History doesn't repeat itself, but it does rhyme. The last time we had a moment like this in the US, it took a New Deal and a national mobilization for war to reset the economy. More war is unthinkably ruinous at this point, and individual national efforts at strengthening social safety nets (which are probably advisable, even though in most places the opposite is happening) wouldn't even begin to address this existential crisis. Big problems require big solutions and there's no time like the present to get the ball rolling.

"I'm Long On The Internet"

The fronts of the challenge are multiple, and it's not as though we have to pick one or the other. I'm still a ways away from having a coherent theory of change, but I'm increasingly convinced that the small-bore debate over national priorities, while important, is whistling past the graveyard. The challenge is a human one, not a national one. How do we conceptualize and work on that? Interesting question.

My fuzzy answer is that I'm still (as I heard someone put it this week) "long on the internet". The problems of humanity have the solution of humanity, and we've got this historically unique opportunity to get our act together in ways that were completely unthinkable a decade ago.
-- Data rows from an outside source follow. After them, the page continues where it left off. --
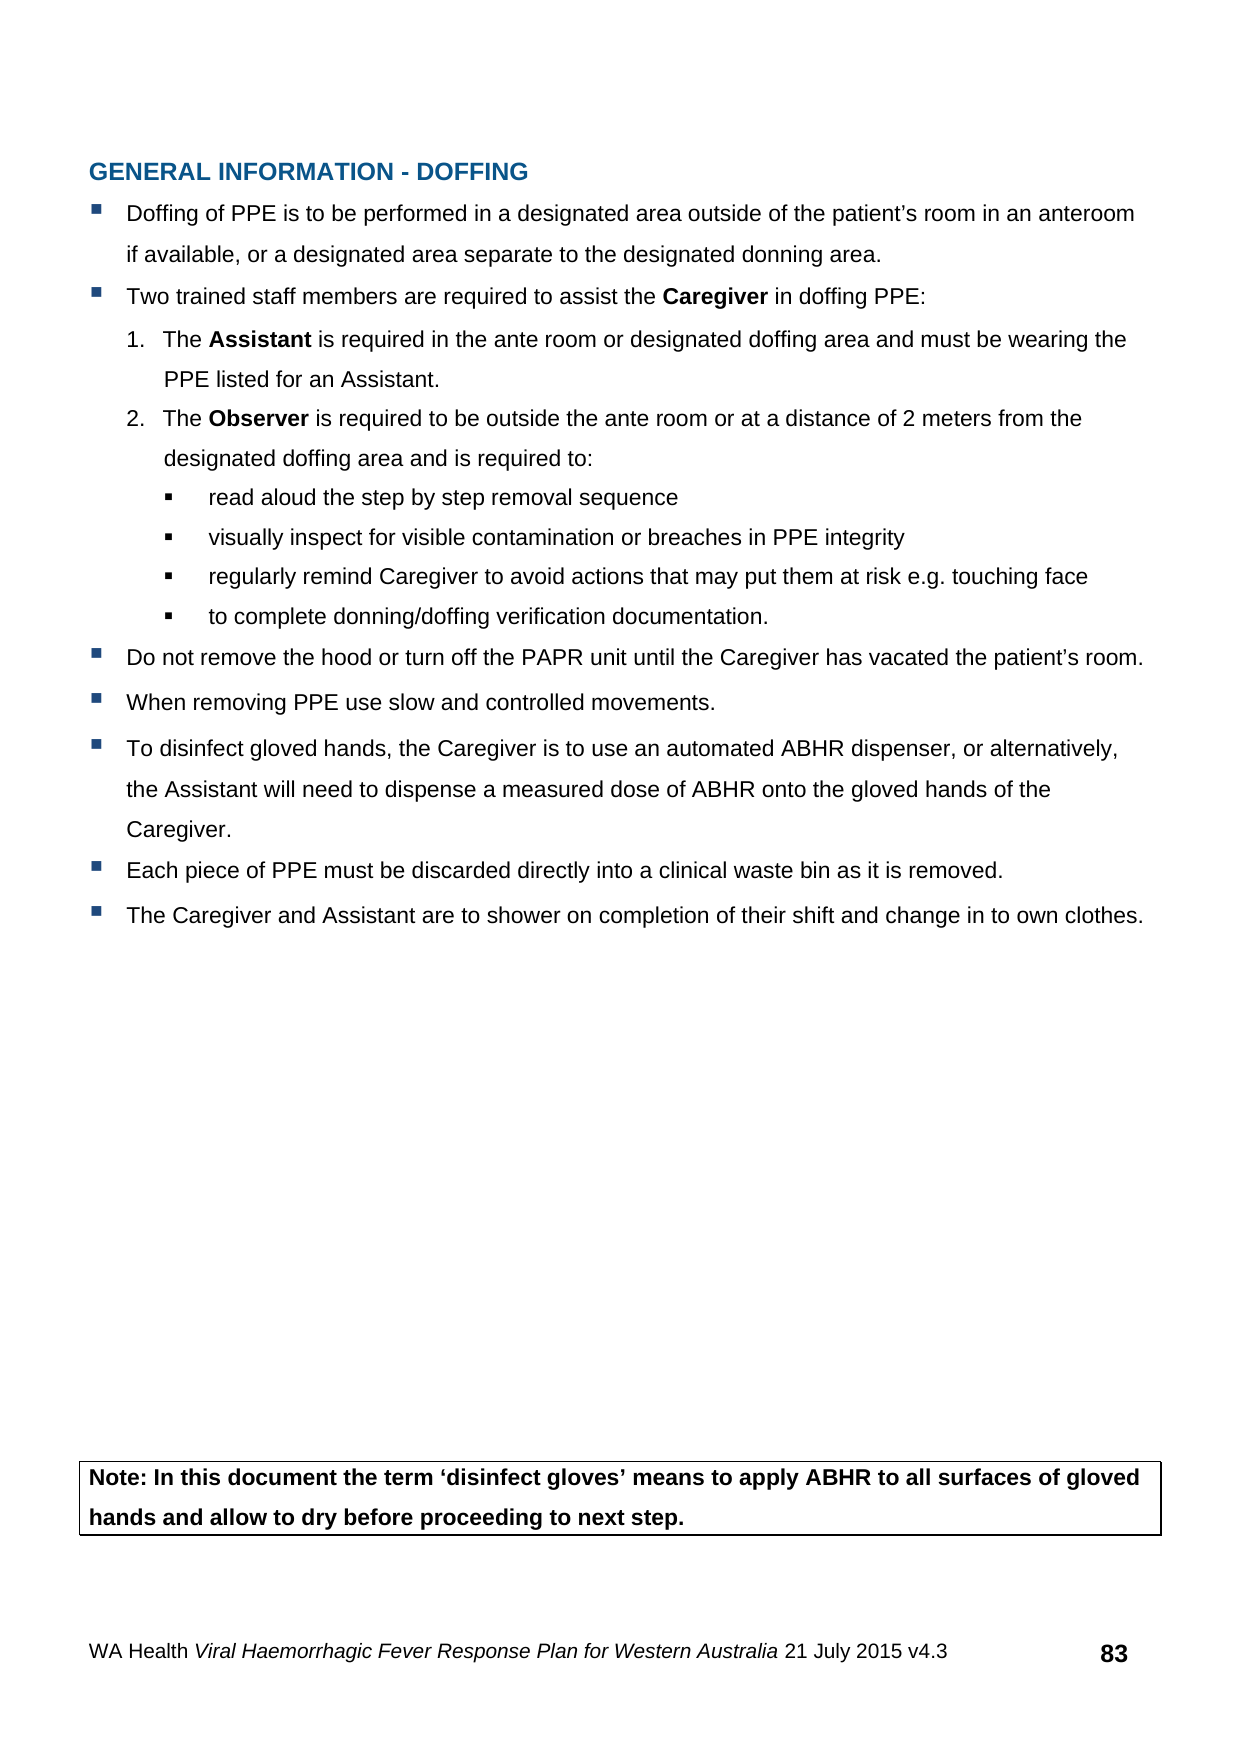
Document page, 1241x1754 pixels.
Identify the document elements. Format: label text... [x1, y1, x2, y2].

list The Caregiver and Assistant are to shower on completion of their shift and change in to own clothes. [89, 901, 1152, 931]
list When removing PPE use slow and controlled movements. [89, 688, 1152, 718]
list The Observer is required to be outside the ante room or at a distance of 2 meters from the designated doffing area and is required to: [126, 405, 1152, 471]
list to complete donning/doffing verification documentation. [163, 603, 1152, 629]
list Each piece of PPE must be discarded directly into a clinical waste bin as it is removed. [89, 855, 1152, 886]
list regularly remind Caregiver to avoid actions that may put them at risk e.g. touching face [163, 563, 1152, 589]
list The Assistant is required in the ante room or designated doffing area and must be wearing the PPE listed for an Assistant. [126, 326, 1152, 392]
list To disinfect gloved hands, the Caregiver is to use an automated ABHR dispenser, or alternatively, the Assistant will need to dispense a measured dose of ABHR onto the gloved hands of the Caregiver. [89, 733, 1152, 842]
list Do not remove the hood or turn off the PAPR unit until the Caregiver has vacated the patient’s room. [89, 642, 1152, 672]
list read aloud the step by step removal sequence [163, 484, 1152, 511]
subtitle GENERAL INFORMATION - DOFFING [89, 154, 1152, 186]
list Two trained staff members are required to assist the Caregiver in doffing PPE: [89, 281, 1152, 311]
text Note: In this document the term ‘disinfect gloves’ means to apply ABHR to all surfaces of gloved hands and allow to dry before proceeding to next step. [80, 1462, 1160, 1534]
list visually inspect for visible contamination or breaches in PPE integrity [163, 524, 1152, 550]
list Doffing of PPE is to be performed in a designated area outside of the patient’s room in an anteroom if available, or a designated area separate to the designated donning area. [89, 198, 1152, 268]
I have a lot of hope for my generation coming up, and probably the most exciting thing about what I do for a living is being a small part of that much larger story of how we're re-wiring the world.

This is admittedly orchestrating for change in mimetic ways: I'm two or three times removed from The Change I Want To See, but shadow theater is the best I can do for the moment. I believe in the strategic direction we're headed, and trust that tactical opportunities will continue to present themselves. Unsatisfying as that is sometimes, it'll have to do for now.

Updated to fix some language bugs and add the EU to the second graph.